As ITV commentator Brian Moore screamed, “He’s going to clip one!” David Seaman stayed rooted to the spot. The ball went in the net and England were all but eliminated. A late strike from Dennis Bergkamp sealed their fate.
Though Taylor bore the scars of his England reign and the media vilification for many years, he responded with the dignity characteristic of the man. He was sporting enough to feature in a Yellow Pages advert where he ordered a cake for his successor Terry Venables.
And eventually, after a spell at Wolves, he returned to his spiritual home of Vicarage Road. A decade with a nightmare start had a fairytale finish as he led his beloved Hornets back to the Premier League.

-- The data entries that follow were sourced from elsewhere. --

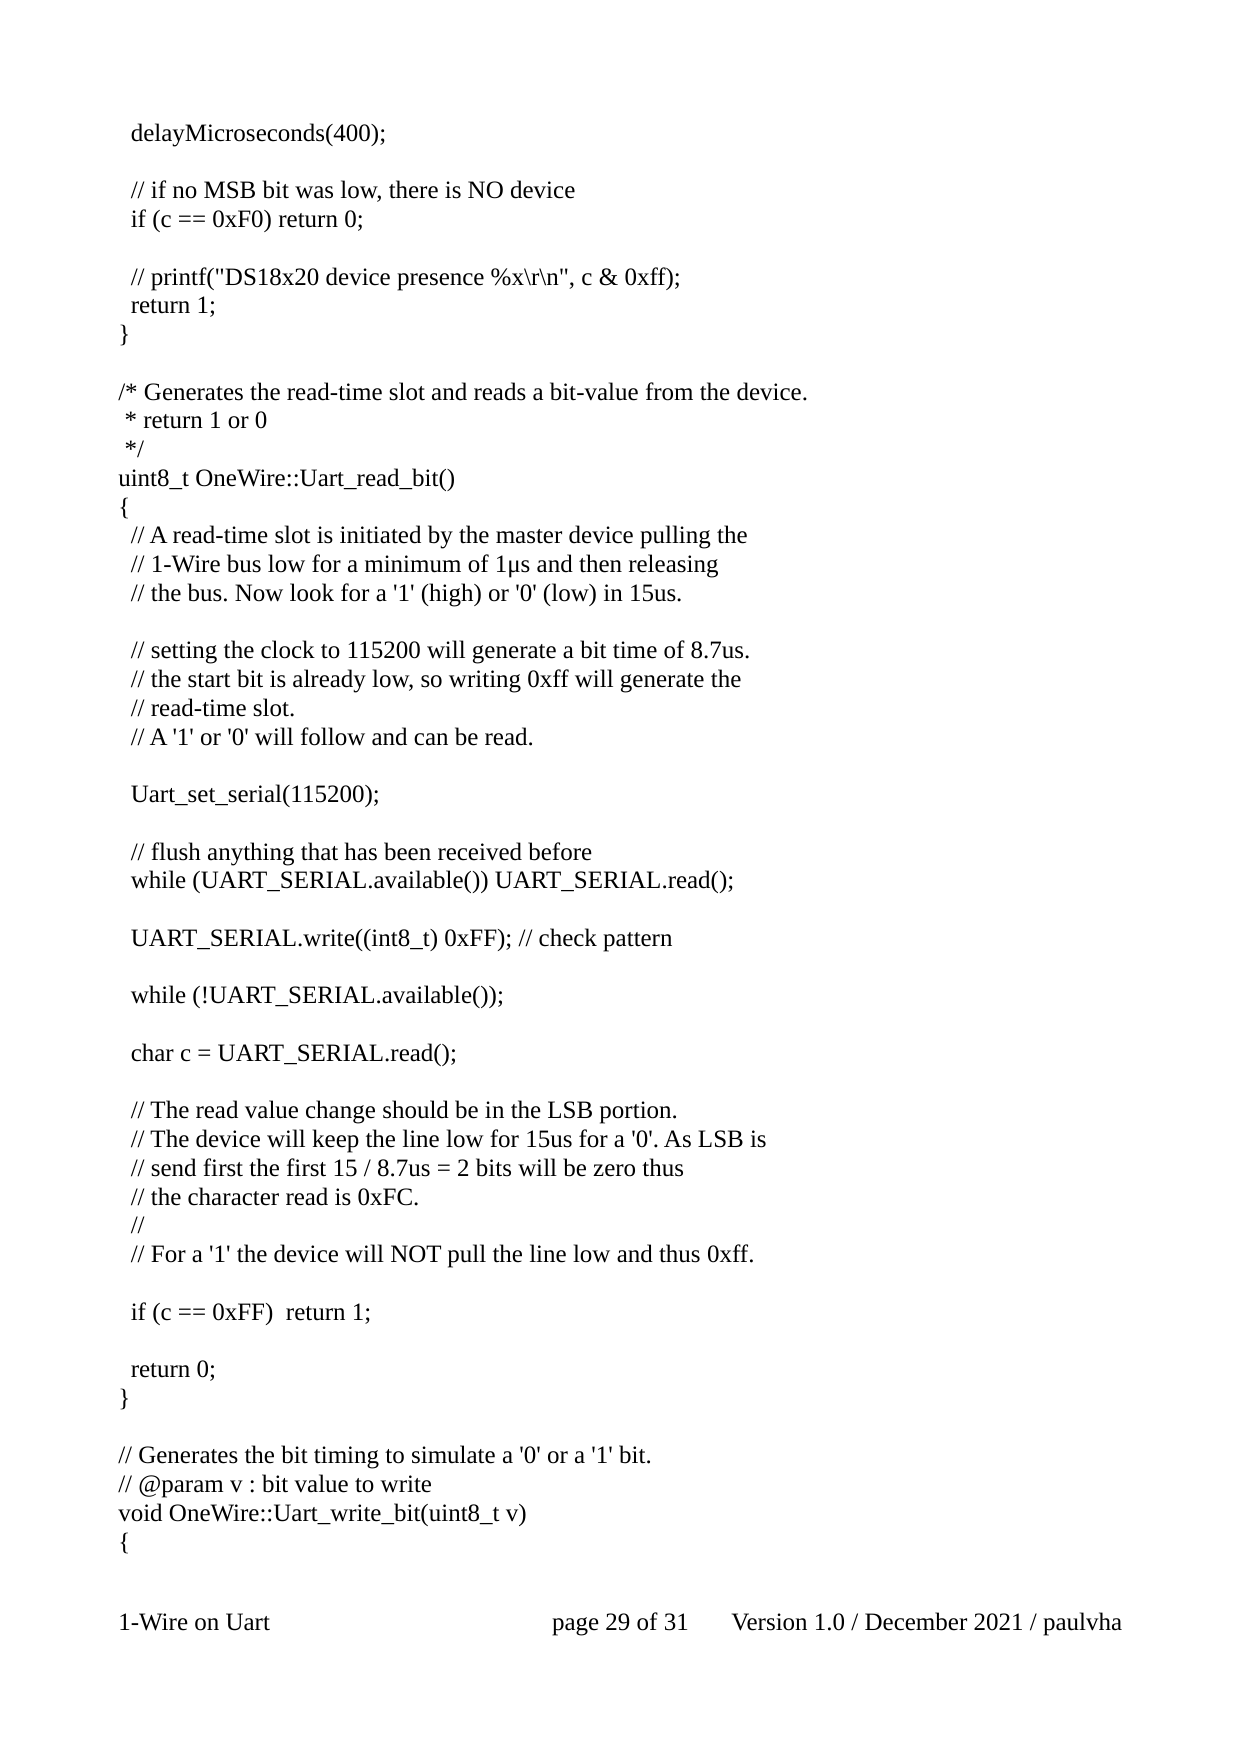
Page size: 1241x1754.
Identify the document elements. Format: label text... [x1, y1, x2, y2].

text // the character read is 0xFC. [118, 1182, 1122, 1211]
text if (c == 0xFF) return 1; [118, 1297, 1122, 1326]
text // A read-time slot is initiated by the master device pulling the [118, 521, 1122, 549]
text // [118, 1211, 1122, 1239]
text } [118, 1383, 1122, 1412]
text // The read value change should be in the LSB portion. [118, 1096, 1122, 1124]
text * return 1 or 0 [118, 406, 1122, 434]
text // setting the clock to 115200 will generate a bit time of 8.7us. [118, 636, 1122, 664]
text // read-time slot. [118, 693, 1122, 722]
text */ [118, 434, 1122, 463]
text // The device will keep the line low for 15us for a '0'. As LSB is [118, 1124, 1122, 1153]
text // @param v : bit value to write [118, 1469, 1122, 1498]
text uint8_t OneWire::Uart_read_bit() [118, 463, 1122, 492]
text // For a '1' the device will NOT pull the line low and thus 0xff. [118, 1239, 1122, 1268]
text return 0; [118, 1354, 1122, 1383]
text // flush anything that has been received before [118, 837, 1122, 866]
text // the bus. Now look for a '1' (high) or '0' (low) in 15us. [118, 578, 1122, 607]
text } [118, 319, 1122, 348]
text UART_SERIAL.write((int8_t) 0xFF); // check pattern [118, 923, 1122, 952]
text // A '1' or '0' will follow and can be read. [118, 722, 1122, 751]
text // the start bit is already low, so writing 0xff will generate the [118, 664, 1122, 693]
text /* Generates the read-time slot and reads a bit-value from the device. [118, 377, 1122, 406]
text return 1; [118, 291, 1122, 319]
text if (c == 0xF0) return 0; [118, 204, 1122, 233]
text Uart_set_serial(115200); [118, 779, 1122, 808]
text { [118, 492, 1122, 521]
text // 1-Wire bus low for a minimum of 1μs and then releasing [118, 549, 1122, 578]
text // Generates the bit timing to simulate a '0' or a '1' bit. [118, 1441, 1122, 1469]
text while (!UART_SERIAL.available()); [118, 981, 1122, 1009]
text void OneWire::Uart_write_bit(uint8_t v) [118, 1498, 1122, 1527]
text { [118, 1527, 1122, 1556]
text char c = UART_SERIAL.read(); [118, 1038, 1122, 1067]
text // send first the first 15 / 8.7us = 2 bits will be zero thus [118, 1153, 1122, 1182]
text // if no MSB bit was low, there is NO device [118, 176, 1122, 204]
text delayMicroseconds(400); [118, 118, 1122, 147]
text // printf("DS18x20 device presence %x\r\n", c & 0xff); [118, 262, 1122, 291]
text while (UART_SERIAL.available()) UART_SERIAL.read(); [118, 866, 1122, 894]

As for Koeman, he made it to USA 94, where the Dutch were dumped out by eventual winners Brazil in the quarter-finals. He finished his career back in Holland with Feyenoord, and even made an appearance on Fantasy Football League’s “Phoenix from the Flames”, in which he recreated that professional foul against a backdrop of gags about Willie Thorne, The Milkybar Kid and Victor Meldrew.
It’s a good sketch, but not enough to erase the pain of Rotterdam. For those who remember England in the Nineties, Koeman’s name provokes about as much mirth as Poll Tax.
As the old saying goes, cheating doesn’t make you a permanent shithouse. But it does make you a memorable one.